Strength Is Not For Punching

The first lesson you’ll learn in any kung fu movie is that martial arts are not meant for attack. That’s why, despite starring in some 50 action movies, Jet Li has never used his skills in real life — and yet, he practices every day. Of course, without the practice, without the kung fu moves he could use for attack, Li also wouldn’t have been in any movies, and that hints at the first purpose of strength: Strength is for the spirit.

In developing strength, be it in your muscles or via a versatile skill, you also develop confidence, flexibility, and resilience. You teach yourself to show up, to make the best of the opportunities you are given, and to not give up easily. That’s the kind of spirit it takes to become a Hollywood star, and it’s probably just as important as actual acting skills.

I, too, practice every day. Every morning, I do 50 push-ups. I also work out my shoulders. I simply hold out my arms straight in front of me, move them up, to the sides, and back to the front, then repeat. Plus some butterflies. It prevents my back and shoulders from hurting despite long writing sessions.

Yesterday, however, I used my shoulder strength for something else. As I walked, or rather shuffled, to the bakery amidst a sudden onslaught of black ice in Munich, I slipped.

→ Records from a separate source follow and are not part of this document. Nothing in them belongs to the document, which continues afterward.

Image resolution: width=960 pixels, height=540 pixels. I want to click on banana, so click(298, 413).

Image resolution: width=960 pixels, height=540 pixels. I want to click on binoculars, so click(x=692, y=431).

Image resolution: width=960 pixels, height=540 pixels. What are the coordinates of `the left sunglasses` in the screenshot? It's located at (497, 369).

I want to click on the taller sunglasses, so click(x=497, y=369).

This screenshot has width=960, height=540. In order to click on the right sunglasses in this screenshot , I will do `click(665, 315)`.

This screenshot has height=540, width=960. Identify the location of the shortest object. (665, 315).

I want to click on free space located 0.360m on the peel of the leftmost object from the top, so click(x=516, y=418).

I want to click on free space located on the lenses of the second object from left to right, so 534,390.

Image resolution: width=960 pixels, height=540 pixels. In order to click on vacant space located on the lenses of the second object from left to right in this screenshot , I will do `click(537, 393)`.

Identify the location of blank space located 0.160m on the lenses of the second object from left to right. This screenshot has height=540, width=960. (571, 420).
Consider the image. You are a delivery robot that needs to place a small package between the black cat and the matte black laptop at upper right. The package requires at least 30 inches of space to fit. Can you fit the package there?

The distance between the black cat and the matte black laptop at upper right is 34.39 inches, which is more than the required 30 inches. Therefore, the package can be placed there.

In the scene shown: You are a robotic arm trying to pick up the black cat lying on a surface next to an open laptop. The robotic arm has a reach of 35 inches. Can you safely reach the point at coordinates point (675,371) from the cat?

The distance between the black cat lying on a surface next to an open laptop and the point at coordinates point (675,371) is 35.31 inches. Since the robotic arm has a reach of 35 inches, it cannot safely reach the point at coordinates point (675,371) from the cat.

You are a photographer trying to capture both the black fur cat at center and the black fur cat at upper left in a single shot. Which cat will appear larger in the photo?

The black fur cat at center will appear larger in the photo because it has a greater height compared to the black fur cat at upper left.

I was already well on my way to the ground when, instinctively, I grabbed a chain hanging between two poles on the side and, albeit with a violent yank, managed to prevent a fall.

The show of strength here was not grabbing the chain. It was that, the next day, my shoulder didn’t hurt in the slightest. Had I not trained it every day, putting such sudden, high stress on it in freezing weather would have given me a very sore joint at the least, if not worse.

That brings me to the second purpose of strength, the one most kung fu masters refer to when they tell their students not to whoop each other’s butts: Strength is for defense.

Even if you pursue martial arts entirely for their spiritual benefits, they still might come in handy. The best martial artist never has to use their skills. The second-best only has to use them a few times in their life. Here, too, it is the daily practice that keeps disaster at bay — not necessarily by keeping it away from you, but by keeping you ready to fend it off whenever it rears its ugly head.

Strength is not for punching. Strength is for the spirit, and strength is for defense. Both of these things, we most intensely rely on only when we truly need to, and by then, you better be ready. So keep training. Practicing. Learning. You might not have a target in front of you that you want to hit, but you never know what your powers might be good for — and a hero is not defined by how much power she has but by the times she chooses to wield it.